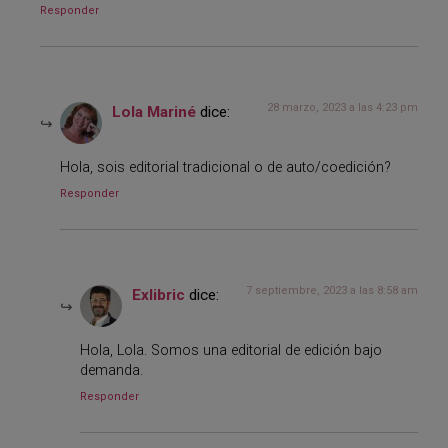
Responder
28 marzo, 2023 a las 4:23 pm
Lola Mariné
dice:
Hola, sois editorial tradicional o de auto/coedición?
Responder
7 septiembre, 2023 a las 8:58 am
Exlibric
dice:
Hola, Lola. Somos una editorial de edición bajo
demanda.
Responder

WHAT IS REQUIRED —
Rewrite the text of all the records, replacing every "Responder" with "Reply" and keeping everything else the same. Leave out the pictures.

RESULT FOR THIS EXERCISE —
Reply
28 marzo, 2023 a las 4:23 pm
Lola Mariné
dice:
Hola, sois editorial tradicional o de auto/coedición?
Reply
7 septiembre, 2023 a las 8:58 am
Exlibric
dice:
Hola, Lola. Somos una editorial de edición bajo
demanda.
Reply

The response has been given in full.